Depuis quarante jours, au cours desquels la répression sanglante a fait des dizaines de morts et des centaines de blessés, les blouses blanches ont gagné le respect de la population, grâce à un dévouement peu commun. Lorsque, le 27 avril, les gendarmes avaient tiré sur la foule dans presque toutes les localités de la région, le pavillon des urgences du CHU était submergé par les blessés. «Beaucoup de victimes étaient touchées dans le dos, témoigne un chirurgien. Nous nous sommes retrouvés à pratiquer une médecine de guerre à laquelle nous n’étions pas préparés. Nous avons tenu grâce au réconfort et à la solidarité populaires.» Abandonnés aussi bien par les autorités locales que par le ministère de la Santé, médecins et infirmiers ont relevé le défi. Durant quarante-huit heures, ils ont fait face à la situation, sans nourriture ni repos. «Faute d’ambulances, des citoyens ont prêté spontanément leurs véhicules pour évacuer des blessés vers d’autres hôpitaux et désengorger le CHU», relève un infirmier. Depuis, le pavillon des urgences est devenu un lieu mythique. Des citoyens anonymes viennent y réconforter des blessés qu’ils ne connaissent même pas. Le soir, après les barricades, des groupes de jeunes se retrouvent devant l’entrée et proposent bénévolement leurs services.
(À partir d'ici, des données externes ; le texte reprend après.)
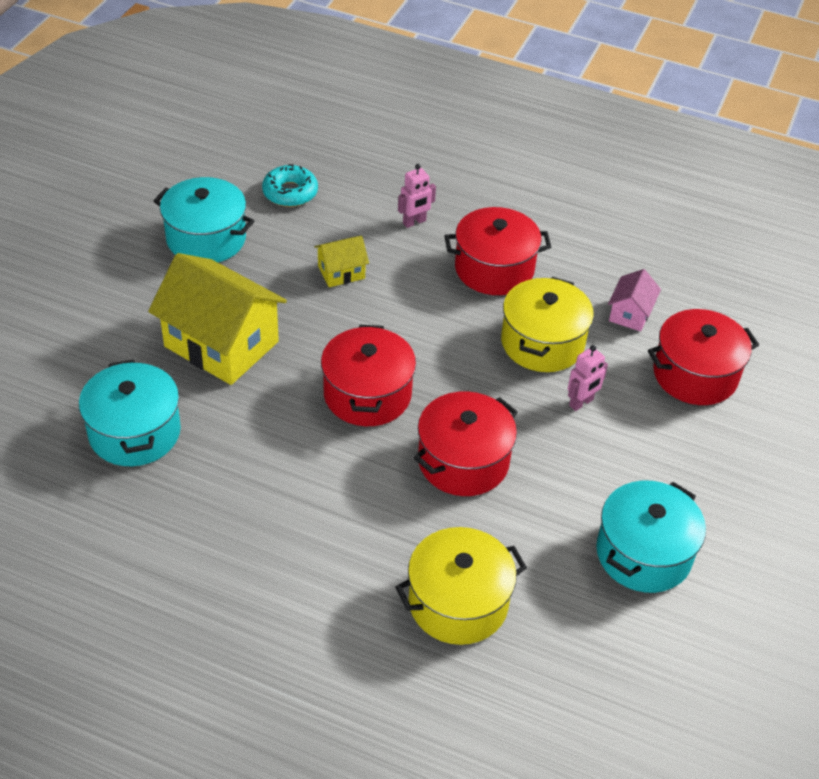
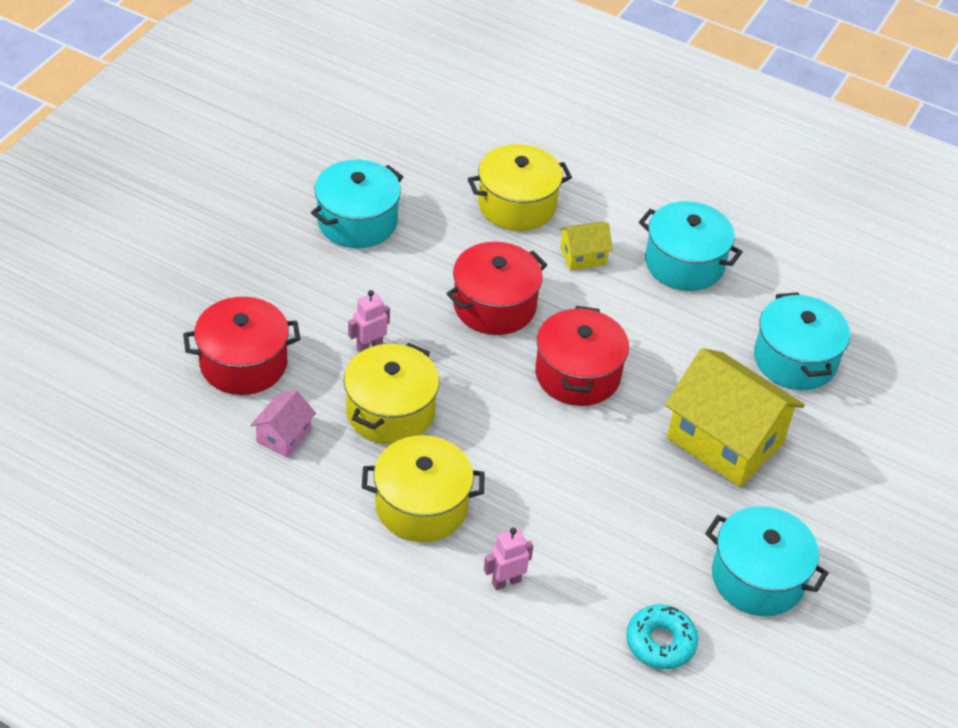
camera: 175 degrees left, 0 degrees up
(247, 540) = (684, 263): none -> turquoise pot
(341, 272) = (598, 517): yellow house -> yellow house (583, 256)
(494, 269) = (421, 506): red pot -> yellow pot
Après la manifestation, les blouses blanches rejoignent leurs postes. Comme pour les punir, les unités antiémeutes tirent, vers 13 heures, plusieurs grenades lacrymogènes à l’intérieur de l’hôpital. Dans les différents services, où portes et fenêtres sont closes, les malades suffoquent sous l’effet des gaz et de la chaleur.

Le 24 mai déjà, les forces de sécurité ont brutalement investi les lieux, saccagé l’entrée du pavillon des urgences, et insulté le personnel. «C’est scandaleux, s’indigne un chef de service. Ils prétendent protéger les édifices publics, et ils attaquent un hôpital. Ils violent même les lois de la guerre!» Sur fond de rumeurs folles annonçant un état d’exception pour la soirée, un hélicoptère survole la ville, augmentant l’inquiétude.

Mardi, dans plusieurs villes, on a signalé l’arrivée des Bérets rouges, les unités spéciales de parachutistes réputées pour leur brutalité. Vers 16 heures, une dizaine de dignitaires religieux en gandouras blanches pénètrent à l’intérieur de l’hôpital, ajoutant une touche de mysticisme à cette ambiance de fin du monde. Ce sont les dirigeants de l’Association nationale des Zaouias représentant l’islam traditionnel. Longtemps marginalisés, ils ont été récupérés, au début des années 90, par le pouvoir, qui les utilise comme bouclier spirituel face à l’islamisme radical.

Proches du président Bouteflika, comme ils l’ont été de ses prédécesseurs, ils sont venus à Tizi Ouzou proposer leurs «bons offices et prêcher la fraternité et l’unité nationale». Ce recours à des canaux archaïques pour établir le dialogue est en fait une ruse visant à mobiliser ces religieux contre une population réputée, à tort, comme mécréante. Le corps médical comme les jeunes manifestants accueillent ces hommes de foi avec respect, mais sans mâcher leurs mots.

Avec une logique implacable, un adolescent habitué des barricades les apostrophe: «Entre les criminels qui vous envoient et nos victimes, vous devez prendre position! Lorsqu’un fusil crache le feu et la mort, ou vous êtes derrière la crosse, ou face au canon!» Comme pour lui donner raison devant ces doubles messagers de Dieu et du gouvernement, les forces de sécurité tirent de nouvelles grenades lacrymogène sur l’hôpital, obligeant les vénérables vieillards à se retirer, les yeux en larmes.